Cardinal Martino, president of the Pontifical Council for Justice and Peace, expressed this conviction last weekend when addressing a Congress of Catholic Jurists, being held here on the theme “Peace and International Law.”

Referring to the main points in John Paul II’s message for the 2004 World Day of Peace, Cardinal Martino emphasized the irreplaceable function of international law in the defense of peace itself.

The cardinal said that the growth of such law requires that states be willing to cede ever-larger shares of their sovereignty to achieve security and the universal common good.

It is the task of international law to avoid the dominance of the law of the strongest or the wealthiest, and to substitute the law of force with the force of law, said the cardinal who for 16 years was the Holy See’s permanent observer to the United Nations.

He cautioned that the violation of international law could have lasting negative repercussions.

Cardinal Martino contended that the prohibition of the use of force, except for cases authorized by the U.N. Security Council and established in the U.N. Charter, is an obligatory rule of the international order. He echoed a contention of the Pope, that war is always a defeat of humanity.

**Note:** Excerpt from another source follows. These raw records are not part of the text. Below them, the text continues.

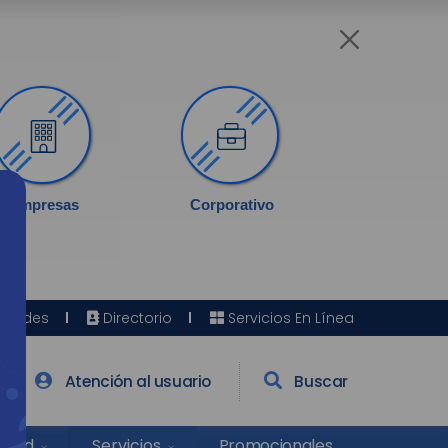
Empresas
Corporativo
Sedes
Directorio
Servicios En Línea
Atención al usuario
Buscar
Salud
Promocionales
Servicios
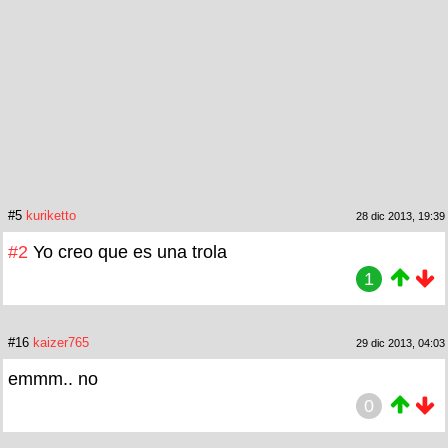
#5
kuriketto
28 dic 2013, 19:39
#2
Yo creo que es una trola
1
#16
kaizer765
29 dic 2013, 04:03
emmm.. no
0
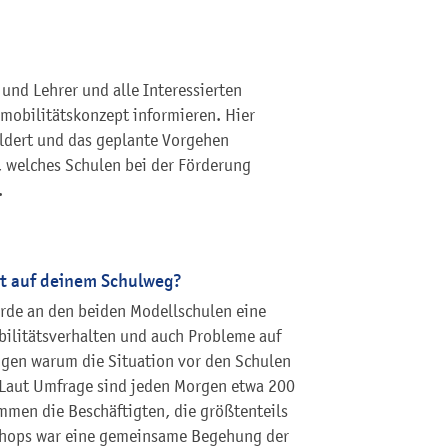
 und Lehrer und alle Interessierten
obilitätskonzept informieren. Hier
ldert und das geplante Vorgehen
 welches Schulen bei der Förderung
.
rt auf deinem Schulweg?
rde an den beiden Modellschulen eine
ilitätsverhalten und auch Probleme auf
igen warum die Situation vor den Schulen
. Laut Umfrage sind jeden Morgen etwa 200
mmen die Beschäftigten, die größtenteils
shops war eine gemeinsame Begehung der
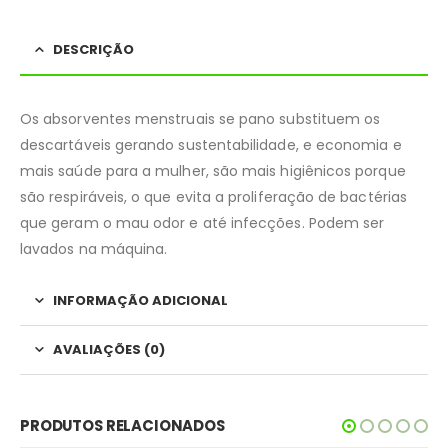
DESCRIÇÃO
Os absorventes menstruais se pano substituem os
descartáveis gerando sustentabilidade, e economia e
mais saúde para a mulher, são mais higiênicos porque
são respiráveis, o que evita a proliferação de bactérias
que geram o mau odor e até infecções. Podem ser
lavados na máquina.
INFORMAÇÃO ADICIONAL
AVALIAÇÕES (0)
PRODUTOS RELACIONADOS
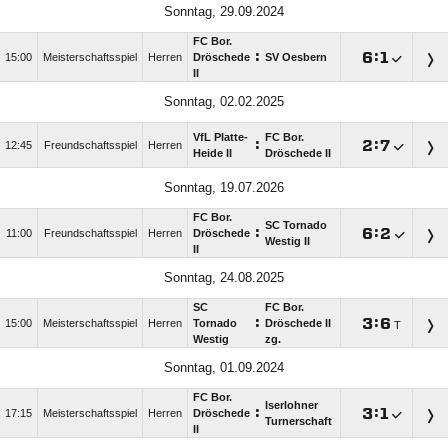
Sonntag, 29.09.2024
FC Bor.
:

:

15:00
Meisterschaftsspiel
Herren
Dröschede
SV Oesbern
II
Sonntag, 02.02.2025
VfL Platte-
FC Bor.
:

:

12:45
Freundschaftsspiel
Herren
Heide II
Dröschede II
Sonntag, 19.07.2026
FC Bor.
SC Tornado
:

:

11:00
Freundschaftsspiel
Herren
Dröschede
Westig II
II
Sonntag, 24.08.2025
SC
FC Bor.
:

:

15:00
Meisterschaftsspiel
Herren
Tornado
Dröschede II
T
Westig
zg.
Sonntag, 01.09.2024
FC Bor.
Iserlohner
:

:

17:15
Meisterschaftsspiel
Herren
Dröschede
Turnerschaft
II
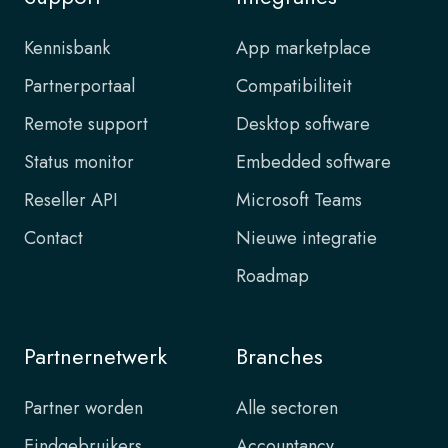
Kennisbank
App marketplace
Partnerportaal
Compatibiliteit
Remote support
Desktop software
Status monitor
Embedded software
Reseller API
Microsoft Teams
Contact
Nieuwe integratie
Roadmap
Partnernetwerk
Branches
Partner worden
Alle sectoren
Eindgebruikers
Accountancy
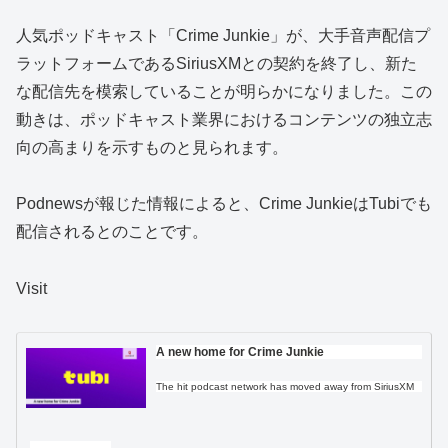
人気ポッドキャスト「Crime Junkie」が、大手音声配信プ
ラットフォームであるSiriusXMとの契約を終了し、新た
な配信先を模索していることが明らかになりました。この
動きは、ポッドキャスト業界におけるコンテンツの独立志
向の高まりを示すものと見られます。
Podnewsが報じた情報によると、Crime JunkieはTubiでも
配信されるとのことです。
Visit
A new home for Crime Junkie
The hit podcast network has moved away from SiriusXM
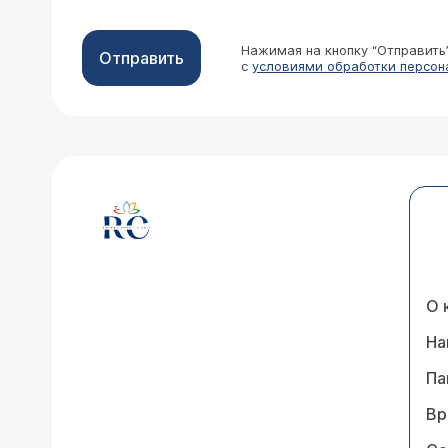
Нажимая на кнопку “Отправить
Отправить
с
условиями обработки персон
О 
На
Па
Вр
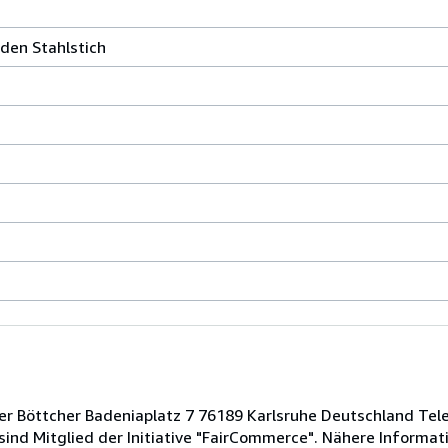
sden Stahlstich
er Böttcher Badeniaplatz 7 76189 Karlsruhe Deutschland Tel
nd Mitglied der Initiative "FairCommerce". Nähere Informati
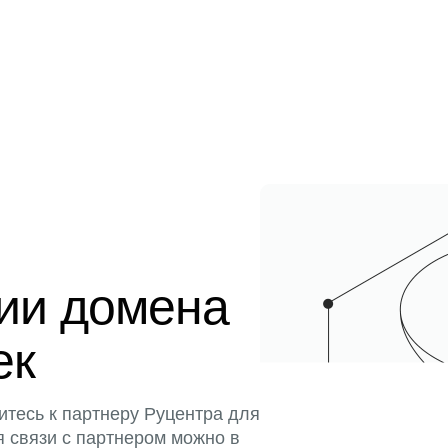
ции домена
ек
итесь к партнеру Руцентра для
я связи с партнером можно в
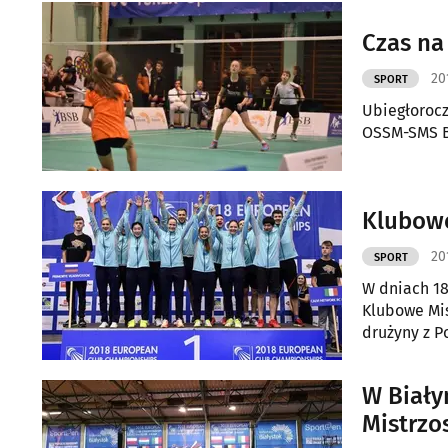
Czas na
20
SPORT
Ubiegłorocz
OSSM-SMS Bi
Klubowe
20
SPORT
W dniach 18
Klubowe Mis
drużyny z P
W Biały
Mistrzo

According to John Paul II’s definition, the United Nations “is the most important instrument of synthesis and coordination of international life,” Cardinal Martino said. For the United Nations to carry out its function, states must give up unilateral actions that undermine its strength and contravene the principles of its Charter, he continued.

Referring again to the papal message of peace, the president of the Council for Justice and Peace said that, to be effective, the just and imperative struggle against terrorism cannot be limited solely to repression, but must eliminate the causes and elaborate appropriate juridical instruments of prevention and control.

“In any case,” the cardinal added, “democratic governments know very well that the use of force against terrorists cannot justify the giving up of the principles of the state of law and in no case imply the violation of the fundamental rights of the human person.”